# Bear/Jennings module



## Cajunsaugeye (Apr 9, 2013)

So,I purchased a Jennings trophy master carbon twill bow for my brother who fell on hard times and had to sell his own bow.Problem is that I'm pretty sure it'll be too long of draw for him w/current w3 module in it.Now,I have no idea the range of adjustment of this cam,what module corresponds to what length,etc.I'm looking to get him to a 27" draw length.If anyone has an old W5 module lying around somewhere wanting to sell or donate its think it's what is needed here.If anyone has any info or help in the settings of this bow/cam,send em.I wanna get him up and shooting ASAP.Thanks all.

Sent from my VS870 4G using Ohub Campfire mobile app


----------



## treefrog (Sep 15, 2005)

Where you located.I think I have one in 28".Let me look for it and I will get back to you.Im in Ashtabula county,so if you would want it 5 bucks and a dollar or 2 for shipping.Or pick it up if your close.


----------



## Cajunsaugeye (Apr 9, 2013)

I'm down in pickaway county south of Columbus.Let me get the bow( arriving on the 7th) just to verify that it's too long and I'll hit you up.That price is fine and thank you.And so I get confirmation to my small bit of knowledge of these module/cams,is that 28" a W4 mod.?
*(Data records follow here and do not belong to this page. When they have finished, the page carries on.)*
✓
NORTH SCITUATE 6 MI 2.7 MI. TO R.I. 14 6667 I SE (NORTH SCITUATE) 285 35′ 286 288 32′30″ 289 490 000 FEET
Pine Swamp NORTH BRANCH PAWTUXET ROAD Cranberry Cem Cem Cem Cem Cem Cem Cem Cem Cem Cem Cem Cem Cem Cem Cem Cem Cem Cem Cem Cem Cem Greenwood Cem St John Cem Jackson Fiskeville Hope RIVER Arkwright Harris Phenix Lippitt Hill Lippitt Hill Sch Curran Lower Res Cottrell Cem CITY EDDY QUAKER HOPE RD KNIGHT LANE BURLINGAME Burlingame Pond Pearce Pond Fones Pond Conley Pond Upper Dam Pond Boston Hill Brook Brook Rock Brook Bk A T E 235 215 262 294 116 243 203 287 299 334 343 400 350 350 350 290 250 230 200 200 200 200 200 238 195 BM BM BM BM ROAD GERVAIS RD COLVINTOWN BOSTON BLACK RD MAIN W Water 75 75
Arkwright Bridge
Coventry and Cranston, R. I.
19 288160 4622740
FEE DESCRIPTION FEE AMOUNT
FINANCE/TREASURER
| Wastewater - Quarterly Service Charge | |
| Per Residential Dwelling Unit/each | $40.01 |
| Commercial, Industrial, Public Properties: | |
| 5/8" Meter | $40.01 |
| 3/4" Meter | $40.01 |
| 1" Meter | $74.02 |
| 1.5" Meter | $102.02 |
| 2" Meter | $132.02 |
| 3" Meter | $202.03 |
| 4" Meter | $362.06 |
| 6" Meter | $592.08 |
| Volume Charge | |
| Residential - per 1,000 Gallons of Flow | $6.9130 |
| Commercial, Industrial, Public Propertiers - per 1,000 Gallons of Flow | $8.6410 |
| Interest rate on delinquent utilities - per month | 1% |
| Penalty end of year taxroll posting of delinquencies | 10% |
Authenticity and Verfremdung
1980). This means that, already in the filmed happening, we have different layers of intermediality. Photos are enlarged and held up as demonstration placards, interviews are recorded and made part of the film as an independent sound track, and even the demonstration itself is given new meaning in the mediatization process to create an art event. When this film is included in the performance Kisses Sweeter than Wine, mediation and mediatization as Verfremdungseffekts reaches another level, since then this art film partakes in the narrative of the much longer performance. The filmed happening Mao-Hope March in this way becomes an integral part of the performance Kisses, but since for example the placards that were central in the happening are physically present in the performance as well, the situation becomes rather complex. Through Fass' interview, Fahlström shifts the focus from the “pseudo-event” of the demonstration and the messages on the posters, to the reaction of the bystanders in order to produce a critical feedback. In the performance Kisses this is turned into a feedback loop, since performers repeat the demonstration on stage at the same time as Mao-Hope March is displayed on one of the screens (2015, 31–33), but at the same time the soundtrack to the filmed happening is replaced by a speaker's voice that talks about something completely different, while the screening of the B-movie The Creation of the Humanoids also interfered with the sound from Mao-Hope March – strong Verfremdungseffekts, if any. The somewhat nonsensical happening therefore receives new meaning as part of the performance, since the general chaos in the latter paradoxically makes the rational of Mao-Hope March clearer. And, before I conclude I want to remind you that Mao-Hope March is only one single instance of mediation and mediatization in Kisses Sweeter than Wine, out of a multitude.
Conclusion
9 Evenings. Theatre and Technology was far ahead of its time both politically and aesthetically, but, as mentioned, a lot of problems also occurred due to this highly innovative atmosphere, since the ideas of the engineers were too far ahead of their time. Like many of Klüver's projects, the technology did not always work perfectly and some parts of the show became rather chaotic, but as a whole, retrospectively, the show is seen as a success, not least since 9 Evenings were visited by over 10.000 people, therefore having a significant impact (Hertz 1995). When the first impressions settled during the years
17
Sent from my VS870 4G using Ohub Campfire mobile app


----------



## treefrog (Sep 15, 2005)

sorry bud,only bear/jennings mod i found in my collection in 27" and 28" are the rockstops.Im not sure if those would work or not.You could call Escalade sports and ask if the would or if they have mods. for that bow.If you dont know thats who makes bear and did make the last of the jennings.http://www.escaladesports.com/


----------